Turkey calls on China to close Muslim concentration camps

A file picture of  Turkish Foreign Ministry spokesman Hami Aksoy.  Image: Anadolu Agency/Getty Images.

DHARAMSALA, Feb 11: Turkey has called on China to end the mass detention of Uighur and close Muslim ‘concentration camps’.

“The policy of systematic assimilation against the Uighur Turks carried out by the authorities of China is a great shame for humanity,” media reports quoted Foreign Ministry spokesman Hami Aksoy as saying in a statement on Saturday.

“It is no longer a secret that more than 1 million Uighur Turks incurring arbitrary arrests are subjected to torture and political brainwashing in internment camps and prisons,” he added.

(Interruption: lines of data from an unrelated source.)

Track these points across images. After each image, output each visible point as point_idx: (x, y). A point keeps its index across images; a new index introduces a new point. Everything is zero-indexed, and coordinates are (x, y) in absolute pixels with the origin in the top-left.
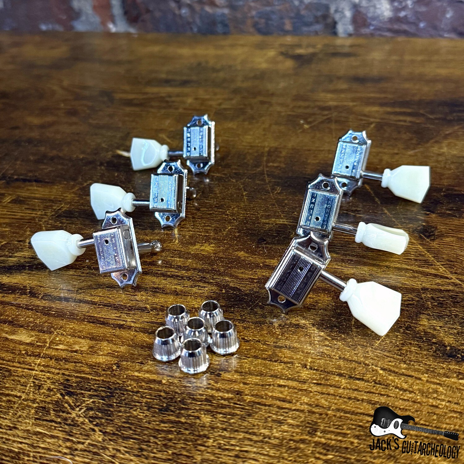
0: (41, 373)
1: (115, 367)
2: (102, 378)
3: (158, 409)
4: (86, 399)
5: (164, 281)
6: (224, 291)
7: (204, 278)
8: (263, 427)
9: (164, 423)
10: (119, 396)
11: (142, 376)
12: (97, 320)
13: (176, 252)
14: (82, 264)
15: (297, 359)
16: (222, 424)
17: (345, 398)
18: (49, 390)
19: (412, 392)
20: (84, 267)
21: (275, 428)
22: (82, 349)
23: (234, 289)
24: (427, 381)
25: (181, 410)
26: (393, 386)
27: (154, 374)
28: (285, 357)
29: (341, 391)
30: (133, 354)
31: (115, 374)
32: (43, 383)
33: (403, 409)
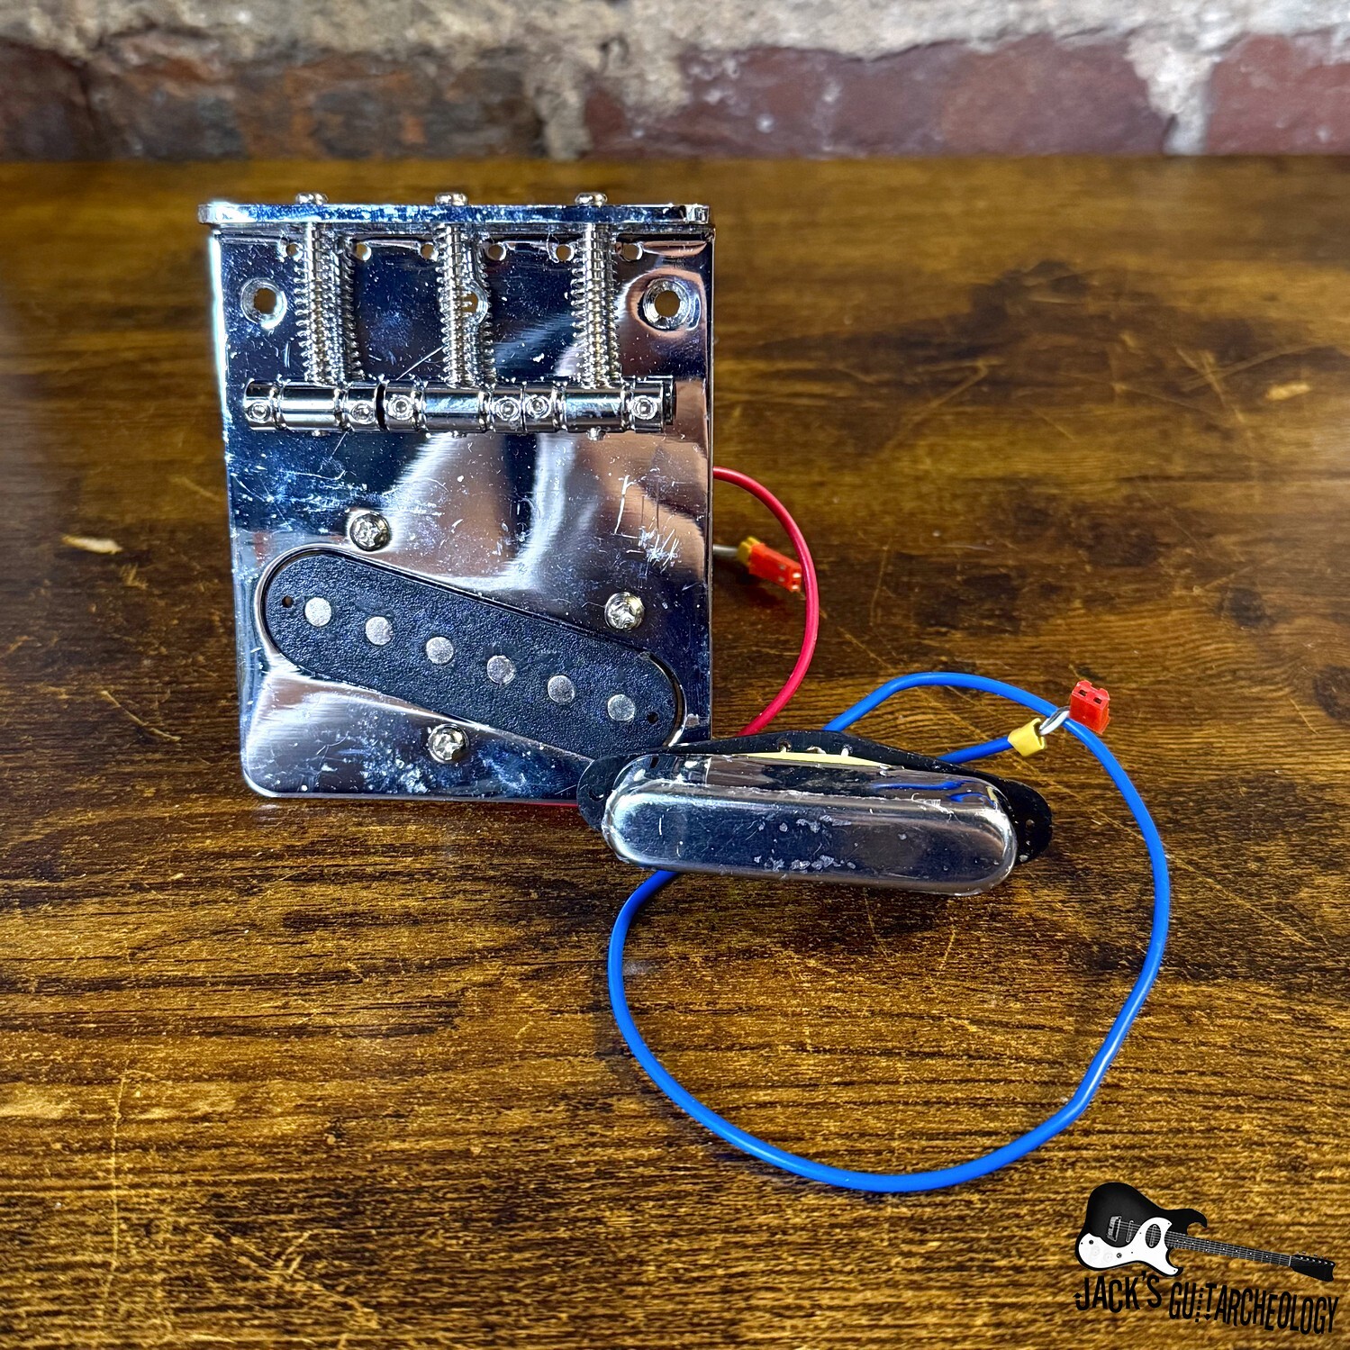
0: (133, 1192)
1: (331, 1140)
2: (309, 1174)
3: (490, 1220)
4: (291, 1234)
5: (364, 893)
6: (534, 896)
7: (470, 867)
8: (759, 1209)
9: (520, 1250)
10: (375, 1208)
11: (413, 1149)
12: (225, 1025)
13: (365, 809)
14: (110, 881)
15: (776, 1033)
16: (661, 1224)
17: (916, 1104)
18: (177, 1229)
19: (1055, 1062)
20: (123, 887)
21: (788, 1206)
22: (220, 1109)
23: (557, 884)
24: (1077, 1032)
25: (549, 1212)
26: (1010, 1058)
27: (443, 1135)
28: (747, 1035)
29: (902, 1090)
30: (364, 1097)
31: (338, 1157)
32: (152, 1216)
33: (1049, 1104)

The criticism from Turkey’s Foreign Ministry came after the death of a renowned Uighur poet and musician, Abdurehim Heyit in Chinese custody.

Meanwhile, Turkey has also called on the international community and UN Secretary-General Antonio Guterres “to take effective steps to end the human tragedy in Xinjiang.”

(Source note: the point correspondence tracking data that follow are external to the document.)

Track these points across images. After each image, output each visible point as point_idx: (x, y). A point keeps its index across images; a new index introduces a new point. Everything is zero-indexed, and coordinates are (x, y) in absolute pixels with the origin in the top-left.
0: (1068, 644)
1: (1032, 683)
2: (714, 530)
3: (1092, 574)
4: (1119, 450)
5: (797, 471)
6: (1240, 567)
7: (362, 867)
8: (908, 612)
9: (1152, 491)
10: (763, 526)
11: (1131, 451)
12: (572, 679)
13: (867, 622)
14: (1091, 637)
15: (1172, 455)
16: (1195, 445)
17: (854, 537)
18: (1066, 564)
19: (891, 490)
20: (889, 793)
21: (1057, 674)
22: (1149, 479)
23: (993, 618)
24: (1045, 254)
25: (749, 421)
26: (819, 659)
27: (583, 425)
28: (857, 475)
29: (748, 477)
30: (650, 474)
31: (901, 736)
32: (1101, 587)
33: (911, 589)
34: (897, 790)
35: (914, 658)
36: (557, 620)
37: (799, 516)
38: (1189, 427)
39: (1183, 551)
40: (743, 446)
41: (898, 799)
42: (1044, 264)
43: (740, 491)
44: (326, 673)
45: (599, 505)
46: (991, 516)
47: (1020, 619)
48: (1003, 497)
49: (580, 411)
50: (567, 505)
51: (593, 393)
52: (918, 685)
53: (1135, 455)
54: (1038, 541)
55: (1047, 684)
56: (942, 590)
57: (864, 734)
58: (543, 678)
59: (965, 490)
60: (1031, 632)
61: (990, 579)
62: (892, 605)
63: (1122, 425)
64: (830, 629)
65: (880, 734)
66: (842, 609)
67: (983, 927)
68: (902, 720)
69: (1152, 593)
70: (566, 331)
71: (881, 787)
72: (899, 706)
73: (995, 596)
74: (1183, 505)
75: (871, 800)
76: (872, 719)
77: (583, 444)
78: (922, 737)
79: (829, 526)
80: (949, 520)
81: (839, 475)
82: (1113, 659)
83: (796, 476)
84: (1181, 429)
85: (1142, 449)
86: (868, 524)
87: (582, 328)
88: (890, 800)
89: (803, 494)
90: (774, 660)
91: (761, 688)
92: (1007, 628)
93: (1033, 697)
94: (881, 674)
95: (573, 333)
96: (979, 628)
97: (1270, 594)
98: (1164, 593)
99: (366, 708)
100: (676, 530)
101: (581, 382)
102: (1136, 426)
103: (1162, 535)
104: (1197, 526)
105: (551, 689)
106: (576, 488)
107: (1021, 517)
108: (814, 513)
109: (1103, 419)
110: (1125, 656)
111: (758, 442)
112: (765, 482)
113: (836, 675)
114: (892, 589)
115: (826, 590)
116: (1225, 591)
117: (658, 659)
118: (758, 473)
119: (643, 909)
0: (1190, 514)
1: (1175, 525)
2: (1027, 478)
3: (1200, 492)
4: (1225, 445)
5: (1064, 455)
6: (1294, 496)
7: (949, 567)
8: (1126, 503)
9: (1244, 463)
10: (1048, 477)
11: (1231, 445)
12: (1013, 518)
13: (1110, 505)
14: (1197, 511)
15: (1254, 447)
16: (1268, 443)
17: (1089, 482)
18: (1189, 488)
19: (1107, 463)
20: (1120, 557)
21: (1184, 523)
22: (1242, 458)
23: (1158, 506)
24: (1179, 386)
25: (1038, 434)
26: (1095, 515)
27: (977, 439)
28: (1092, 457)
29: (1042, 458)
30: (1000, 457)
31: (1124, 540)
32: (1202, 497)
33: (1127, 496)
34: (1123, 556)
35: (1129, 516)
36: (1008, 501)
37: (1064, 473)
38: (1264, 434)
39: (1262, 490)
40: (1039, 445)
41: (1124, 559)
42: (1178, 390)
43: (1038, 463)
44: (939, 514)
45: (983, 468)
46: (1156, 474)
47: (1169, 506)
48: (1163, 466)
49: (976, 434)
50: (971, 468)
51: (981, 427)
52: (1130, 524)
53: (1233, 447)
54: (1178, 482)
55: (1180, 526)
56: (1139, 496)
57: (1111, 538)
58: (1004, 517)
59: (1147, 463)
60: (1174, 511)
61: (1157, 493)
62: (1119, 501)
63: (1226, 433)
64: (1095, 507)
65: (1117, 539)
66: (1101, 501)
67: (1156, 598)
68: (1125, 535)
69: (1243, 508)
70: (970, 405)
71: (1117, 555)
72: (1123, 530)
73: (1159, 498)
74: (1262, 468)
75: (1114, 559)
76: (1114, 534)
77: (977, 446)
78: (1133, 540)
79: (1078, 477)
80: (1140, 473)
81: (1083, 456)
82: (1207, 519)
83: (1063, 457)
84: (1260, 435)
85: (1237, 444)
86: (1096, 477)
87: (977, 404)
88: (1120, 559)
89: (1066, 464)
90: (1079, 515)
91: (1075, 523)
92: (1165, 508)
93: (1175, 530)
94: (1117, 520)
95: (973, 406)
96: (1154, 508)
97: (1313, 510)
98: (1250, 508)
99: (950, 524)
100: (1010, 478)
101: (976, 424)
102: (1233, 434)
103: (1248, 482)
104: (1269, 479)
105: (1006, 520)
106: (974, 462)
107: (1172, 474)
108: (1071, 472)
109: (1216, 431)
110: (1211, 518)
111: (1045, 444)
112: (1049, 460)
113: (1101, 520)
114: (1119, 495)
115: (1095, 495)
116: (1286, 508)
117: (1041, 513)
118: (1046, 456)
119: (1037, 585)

However, Beijing, as expected, has rejected the Turkish Foreign Ministry’s claims of the mass detention of the Uighur Muslims.

The Chinese Embassy in Ankara has reportedly called the remarks unacceptable and demanded Turkey “withdraw its accusations,” in a lengthy response posted online.

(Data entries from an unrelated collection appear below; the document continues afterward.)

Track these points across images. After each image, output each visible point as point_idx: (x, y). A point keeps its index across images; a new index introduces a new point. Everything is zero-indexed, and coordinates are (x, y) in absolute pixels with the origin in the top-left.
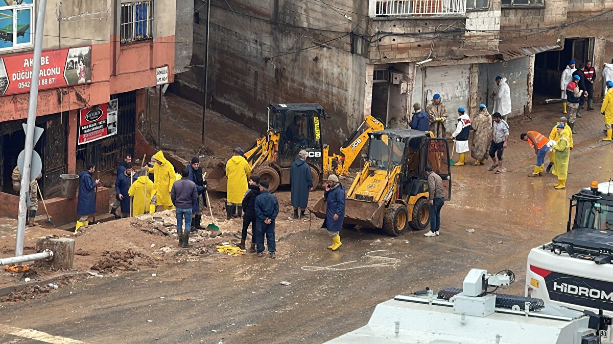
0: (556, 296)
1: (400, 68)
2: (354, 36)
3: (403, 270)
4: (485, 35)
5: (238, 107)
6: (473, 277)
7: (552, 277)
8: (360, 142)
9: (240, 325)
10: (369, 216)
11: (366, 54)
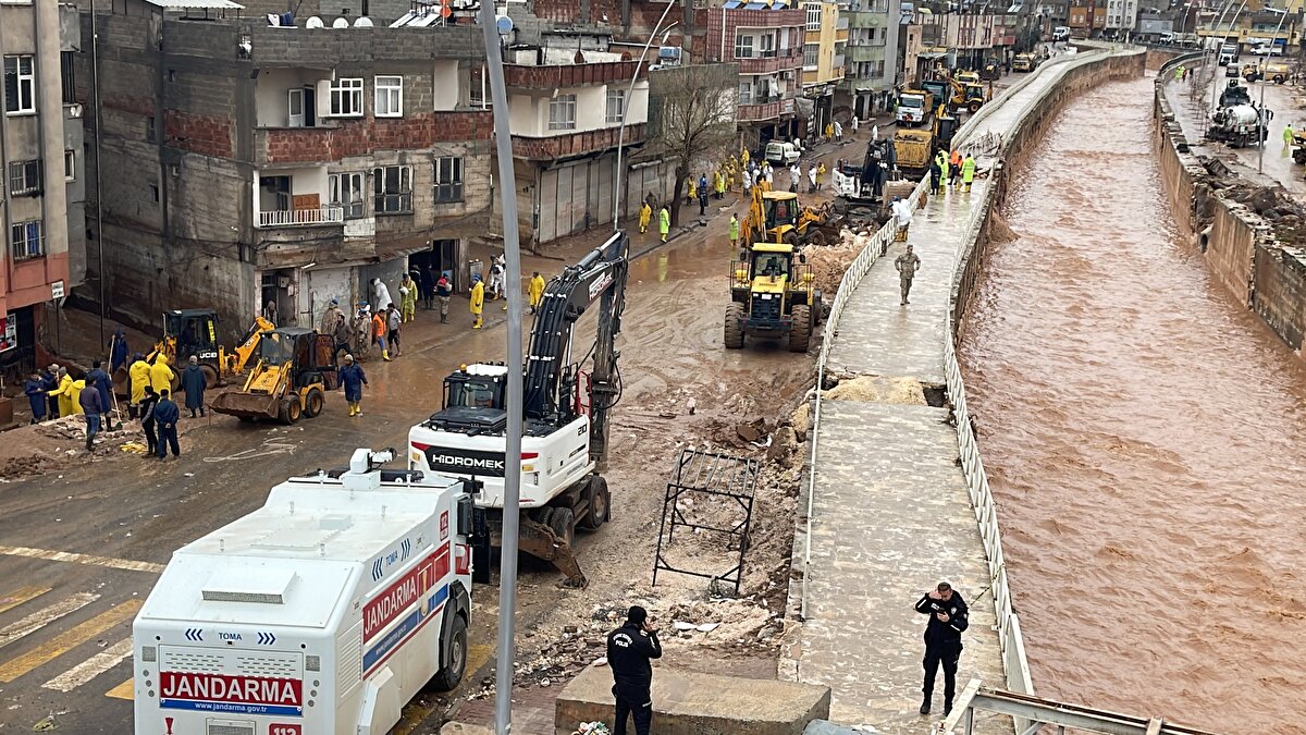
0: (434, 467)
1: (286, 273)
2: (241, 245)
3: (298, 454)
4: (362, 240)
5: (135, 316)
6: (360, 456)
7: (430, 451)
8: (253, 341)
9: (147, 516)
10: (265, 408)
11: (253, 261)
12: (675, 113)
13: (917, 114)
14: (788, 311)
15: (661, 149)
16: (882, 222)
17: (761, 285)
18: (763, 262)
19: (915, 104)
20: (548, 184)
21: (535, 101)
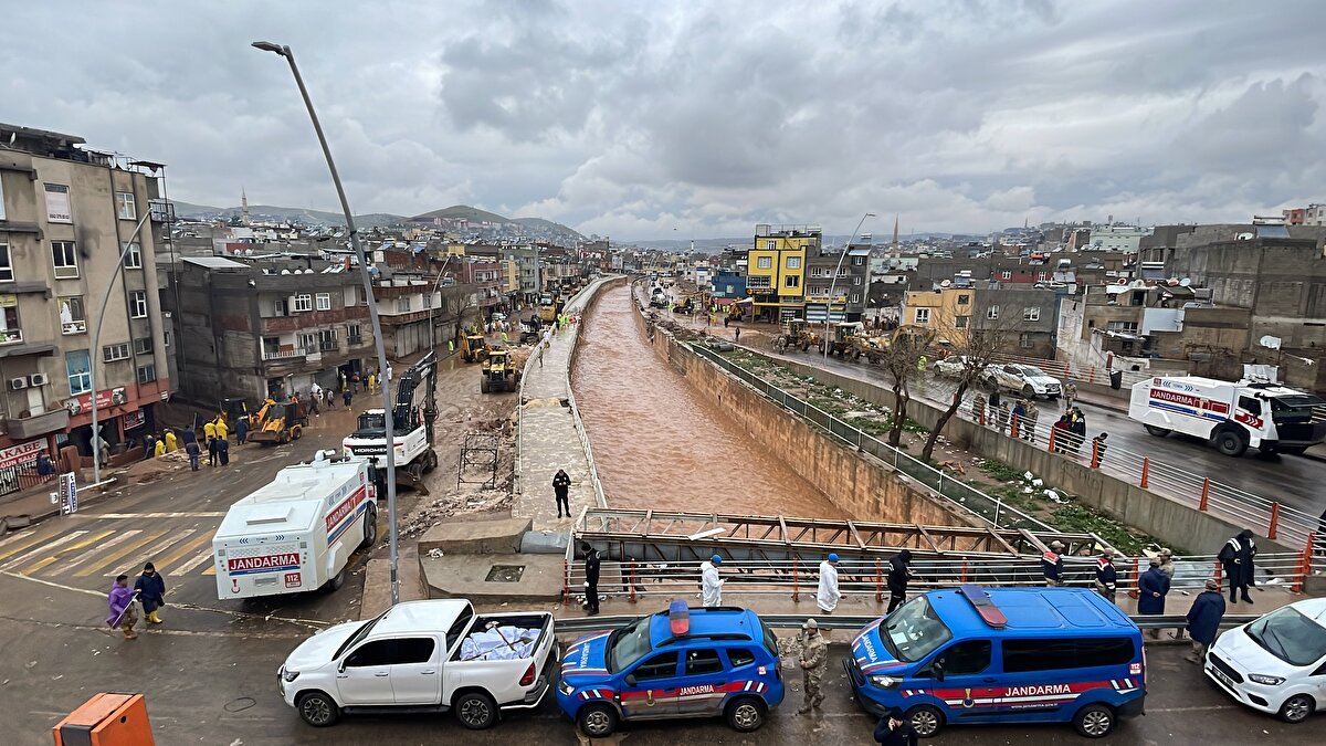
0: (356, 454)
1: (280, 379)
2: (256, 369)
3: (291, 455)
4: (315, 362)
5: (205, 403)
7: (353, 448)
10: (274, 438)
11: (263, 375)
12: (453, 303)
13: (549, 301)
14: (506, 376)
15: (449, 318)
17: (494, 368)
18: (494, 359)
20: (400, 333)
21: (391, 301)
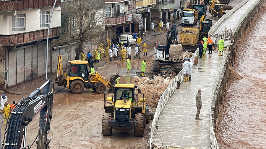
12: (74, 22)
13: (191, 20)
14: (133, 117)
15: (68, 39)
16: (177, 72)
17: (119, 104)
18: (120, 93)
19: (190, 16)
20: (12, 58)
21: (5, 18)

China has reportedly begun to construct a huge network of detention camps in the northwest of Uighur in 2017 where an estimation of over a million indigenous Uyghur and Kazakhs are currently being held in detention without trial.

While China says the detention camps equipped with high-tech network of surveillance systems are necessary to counter Islamic extremism, the huge numbers involved, and the detention of many Uyghur cultural leaders – writers and poets, academics and publishers, singers and comedians – suggest that the camps are designed to eradicate local languages and cultures to remould the region’s peoples as secular and patriotic Chinese citizens says Uighur expert ProfessorRachel Harris from School of Arts at SOAS, University of London.

Uyghurs in exile are now calling the situation a case of cultural genocide, she added.